■ Directions:
In the entries below, which lines run from the one containing "a gyümölcsöt. Azt" to the one containing "önsegélyező fagykárenyhítési hozzájárulást, és"? Copy exactly those lines, ends included, and no others.

■ Extracted information:
● ● ● ● ●
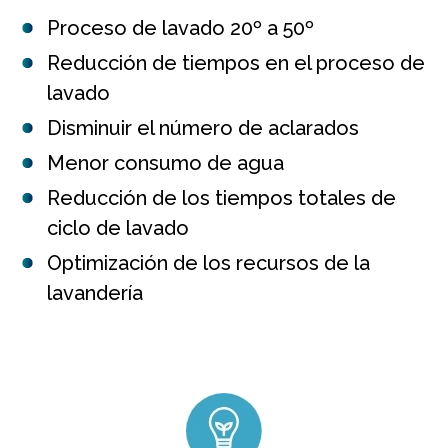
Proceso de lavado 20º a 50º
Reducción de tiempos en el proceso de
lavado
Disminuir el número de aclarados
Menor consumo de agua
Reducción de los tiempos totales de
ciclo de lavado
Optimización de los recursos de la
lavandería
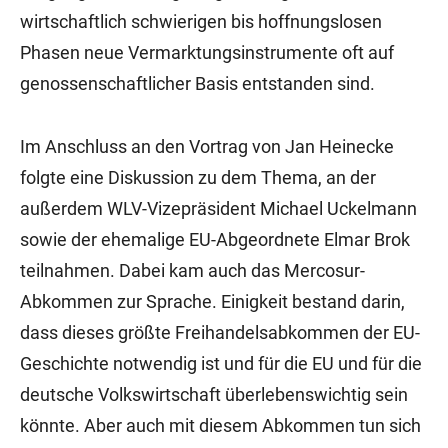
wirtschaftlich schwierigen bis hoffnungslosen
Phasen neue Vermarktungsinstrumente oft auf
genossenschaftlicher Basis entstanden sind.
Im Anschluss an den Vortrag von Jan Heinecke
folgte eine Diskussion zu dem Thema, an der
außerdem WLV-Vizepräsident Michael Uckelmann
sowie der ehemalige EU-Abgeordnete Elmar Brok
teilnahmen. Dabei kam auch das Mercosur-
Abkommen zur Sprache. Einigkeit bestand darin,
dass dieses größte Freihandelsabkommen der EU-
Geschichte notwendig ist und für die EU und für die
deutsche Volkswirtschaft überlebenswichtig sein
könnte. Aber auch mit diesem Abkommen tun sich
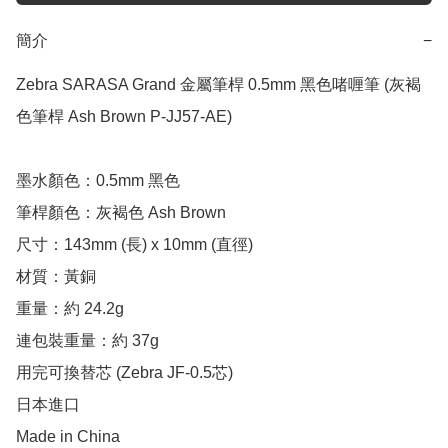
簡介
−
Zebra SARASA Grand 金屬筆桿 0.5mm 黑色啫喱筆 (灰褐
色筆桿 Ash Brown P-JJ57-AE) 

墨水顏色：0.5mm 黑色

筆桿顏色：灰褐色 Ash Brown

尺寸：143mm (長) x 10mm (直徑)

材質：黃銅

重量：約 24.2g

連包裝重量：約 37g

用完可換替芯 (Zebra JF-0.5芯)

日本進口

Made in China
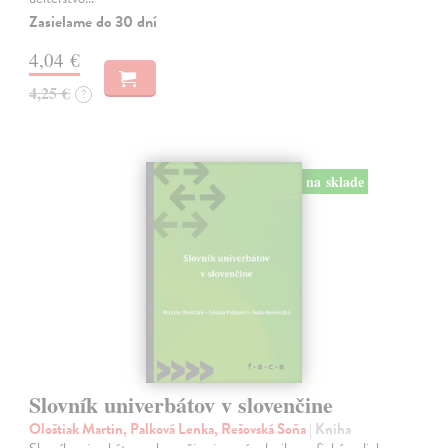
Zasielame do 30 dní
4,04 €
4,25 €
?
na sklade
Slovník univerbátov v slovenčine
Ološtiak Martin, Palková Lenka, Rešovská Soňa
| Kniha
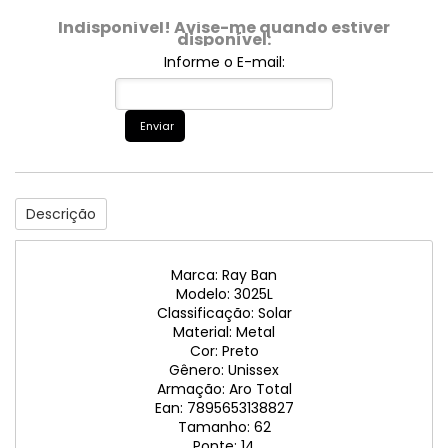
Indisponível! Avise-me quando estiver
disponível:
Informe o E-mail:
Enviar
Descrição
Marca: Ray Ban
Modelo: 3025L
Classificação: Solar
Material: Metal
Cor: Preto
Gênero: Unissex
Armação: Aro Total
Ean: 7895653138827
Tamanho: 62
Ponte: 14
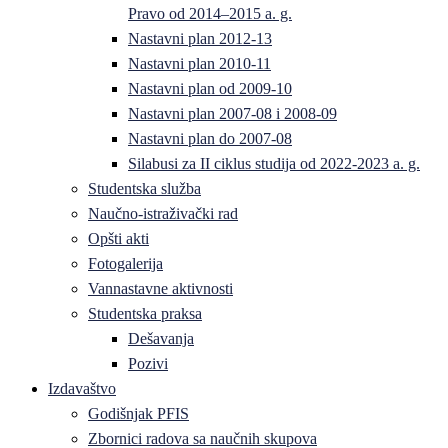
Pravo od 2014–2015 a. g.
Nastavni plan 2012-13
Nastavni plan 2010-11
Nastavni plan od 2009-10
Nastavni plan 2007-08 i 2008-09
Nastavni plan do 2007-08
Silabusi za II ciklus studija od 2022-2023 a. g.
Studentska služba
Naučno-istraživački rad
Opšti akti
Fotogalerija
Vannastavne aktivnosti
Studentska praksa
Dešavanja
Pozivi
Izdavaštvo
Godišnjak PFIS
Zbornici radova sa naučnih skupova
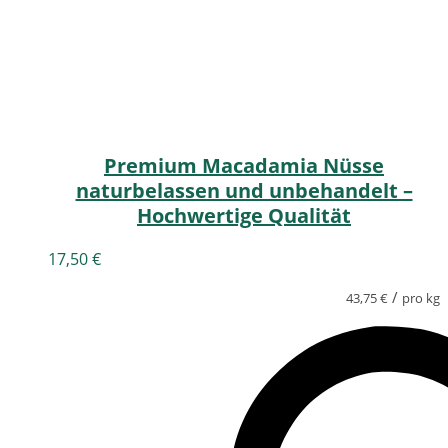
Premium Macadamia Nüsse
naturbelassen und unbehandelt –
Hochwertige Qualität
17,50
€
/
43,75
€
pro kg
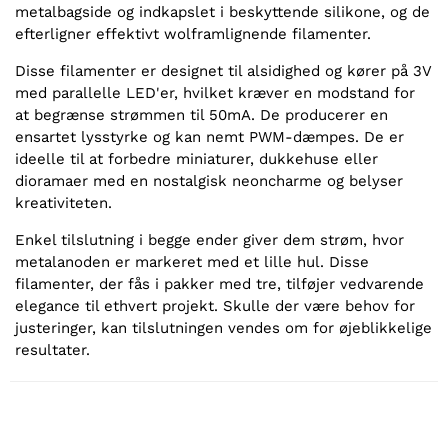
metalbagside og indkapslet i beskyttende silikone, og de
efterligner effektivt wolframlignende filamenter.
Disse filamenter er designet til alsidighed og kører på 3V
med parallelle LED'er, hvilket kræver en modstand for
at begrænse strømmen til 50mA. De producerer en
ensartet lysstyrke og kan nemt PWM-dæmpes. De er
ideelle til at forbedre miniaturer, dukkehuse eller
dioramaer med en nostalgisk neoncharme og belyser
kreativiteten.
Enkel tilslutning i begge ender giver dem strøm, hvor
metalanoden er markeret med et lille hul. Disse
filamenter, der fås i pakker med tre, tilføjer vedvarende
elegance til ethvert projekt. Skulle der være behov for
justeringer, kan tilslutningen vendes om for øjeblikkelige
resultater.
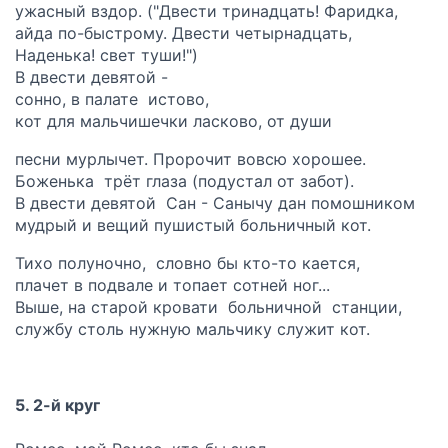
ужасный вздор. ("Двести тринадцать! Фаридка,
айда по-быстрому. Двести четырнадцать,
Наденька! свет туши!")
В двести девятой -
сонно, в палате истово,
кот для мальчишечки ласково, от души
песни мурлычет. Пророчит вовсю хорошее.
Боженька трëт глаза (подустал от забот).
В двести девятой Сан - Санычу дан помошником
мудрый и вещий пушистый больничный кот.
Тихо полуночно, словно бы кто-то кается,
плачет в подвале и топает сотней ног...
Выше, на старой кровати больничной станции,
службу столь нужную мальчику служит кот.
5. 2-й круг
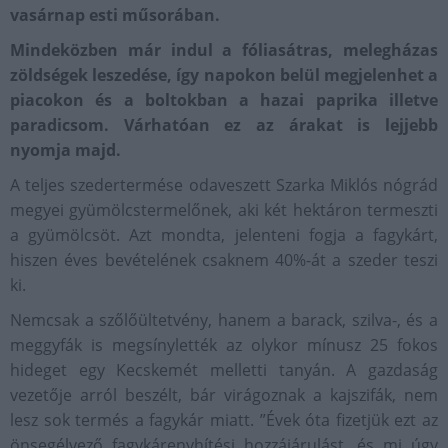
vasárnap esti műsorában.
Mindeközben már indul a fóliasátras, melegházas
zöldségek leszedése, így napokon belül megjelenhet a
piacokon és a boltokban a hazai paprika illetve
paradicsom. Várhatóan ez az árakat is lejjebb
nyomja majd.
A teljes szedertermése odaveszett Szarka Miklós nógrád
megyei gyümölcstermelőnek, aki két hektáron termeszti
a gyümölcsöt. Azt mondta, jelenteni fogja a fagykárt,
hiszen éves bevételének csaknem 40%-át a szeder teszi
ki.
Nemcsak a szőlőültetvény, hanem a barack, szilva-, és a
meggyfák is megsínylették az olykor mínusz 25 fokos
hideget egy Kecskemét melletti tanyán. A gazdaság
vezetője arról beszélt, bár virágoznak a kajszifák, nem
lesz sok termés a fagykár miatt. ”Évek óta fizetjük ezt az
önsegélyező fagykárenyhítési hozzájárulást, és mi úgy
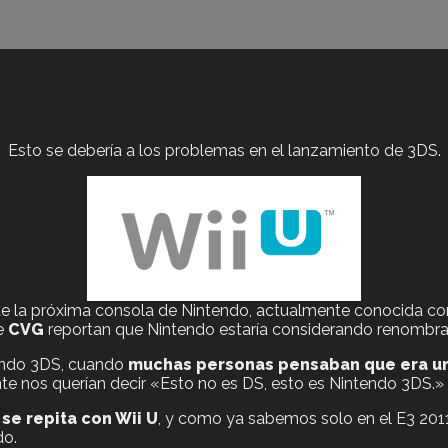
Esto se debería a los problemas en el lanzamiento de 3DS.
de la próxima consola de Nintendo, actualmente conocida c
e
CVG
reportan que Nintendo estaría considerando renombra
tendo 3DS, cuando
muchas personas pensaban que era un
e nos querían decir «Esto no es DS, esto es Nintendo 3DS.»
se repita con Wii U
, y como ya sabemos solo en el E3 201
do.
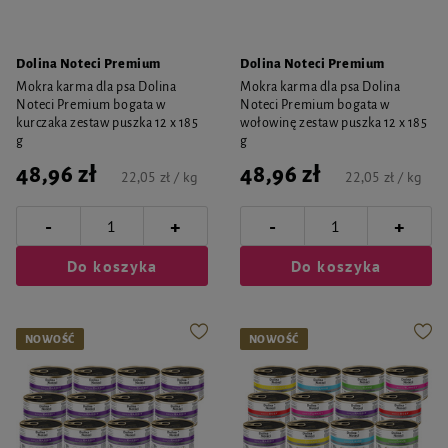
Dolina Noteci Premium
Dolina Noteci Premium
Mokra karma dla psa Dolina
Mokra karma dla psa Dolina
Noteci Premium bogata w
Noteci Premium bogata w
kurczaka zestaw puszka 12 x 185
wołowinę zestaw puszka 12 x 185
g
g
48,96 zł
48,96 zł
22,05 zł / kg
22,05 zł / kg
-
-
+
+
Do koszyka
Do koszyka
NOWOŚĆ
NOWOŚĆ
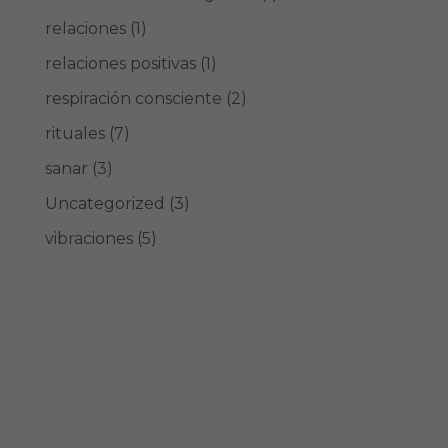
relaciones
(1)
relaciones positivas
(1)
respiración consciente
(2)
rituales
(7)
sanar
(3)
Uncategorized
(3)
vibraciones
(5)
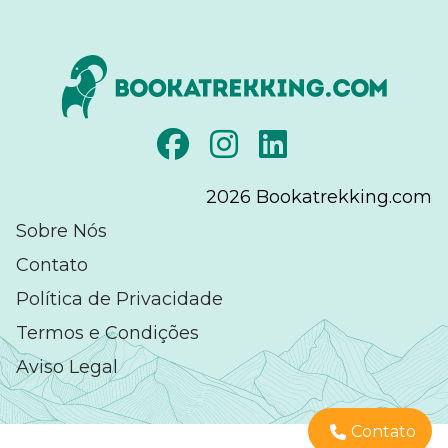
2026
Bookatrekking.com
Sobre Nós
Contato
Política de Privacidade
Termos e Condições
Aviso Legal
Contato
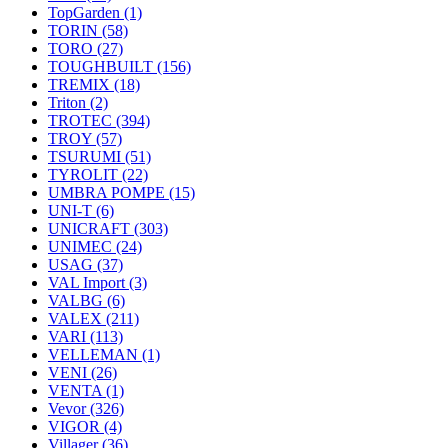
TopGarden
(1)
TORIN
(58)
TORO
(27)
TOUGHBUILT
(156)
TREMIX
(18)
Triton
(2)
TROTEC
(394)
TROY
(57)
TSURUMI
(51)
TYROLIT
(22)
UMBRA POMPE
(15)
UNI-T
(6)
UNICRAFT
(303)
UNIMEC
(24)
USAG
(37)
VAL Import
(3)
VALBG
(6)
VALEX
(211)
VARI
(113)
VELLEMAN
(1)
VENI
(26)
VENTA
(1)
Vevor
(326)
VIGOR
(4)
Villager
(36)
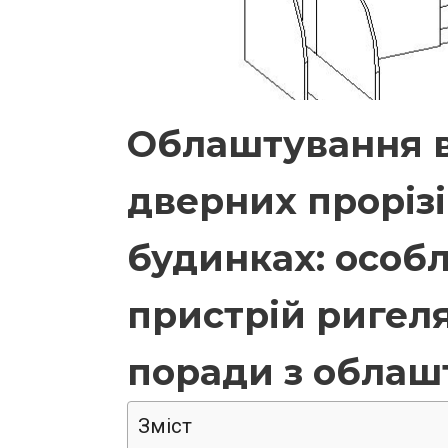
Облаштування в
дверних прорізі
будинках: особл
пристрій ригеля
поради з облаш
Зміст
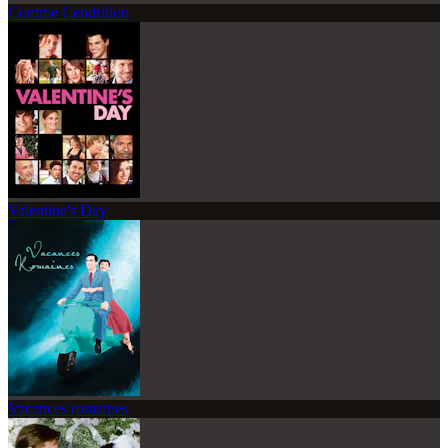
Comme Cendrillon
Valentine's Day
Vacances romaines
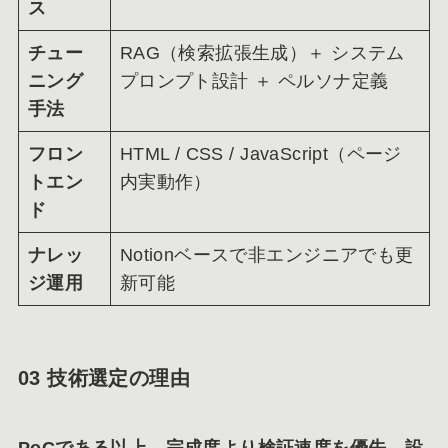
ス
チュー
RAG（検索拡張生成）＋ システム
ニング
プロンプト設計 ＋ ペルソナ定義
手法
フロン
HTML / CSS / JavaScript（ページ
トエン
内実動作）
ド
ナレッ
Notionベースで非エンジニアでも更
ジ運用
新可能
03 技術選定の理由
PoCである以上、完成度より検証速度を優先。設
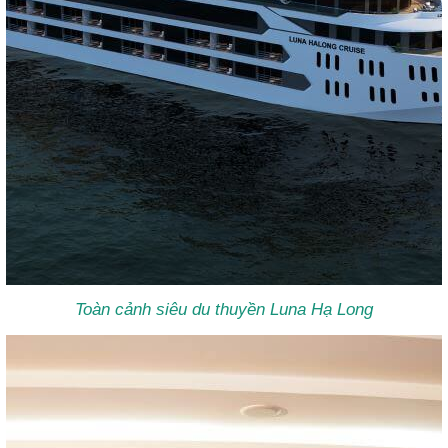
Toàn cảnh siêu du thuyền
Luna Hạ Long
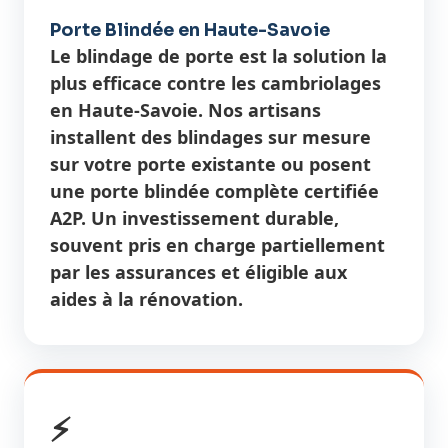
Porte Blindée en Haute-Savoie
Le blindage de porte est la solution la
plus efficace contre les cambriolages
en Haute-Savoie. Nos artisans
installent des blindages sur mesure
sur votre porte existante ou posent
une porte blindée complète certifiée
A2P. Un investissement durable,
souvent pris en charge partiellement
par les assurances et éligible aux
aides à la rénovation.
⚡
● ● ● ● ●
■ Solution to the exercise:
a gyümölcsöt. Azt mondta, jelenteni fogja a fagykárt,
hiszen éves bevételének csaknem 40%-át a szeder teszi
ki.
Nemcsak a szőlőültetvény, hanem a barack, szilva-, és a
meggyfák is megsínylették az olykor mínusz 25 fokos
hideget egy Kecskemét melletti tanyán. A gazdaság
vezetője arról beszélt, bár virágoznak a kajszifák, nem
lesz sok termés a fagykár miatt. ”Évek óta fizetjük ezt az
önsegélyező fagykárenyhítési hozzájárulást, és mi úgy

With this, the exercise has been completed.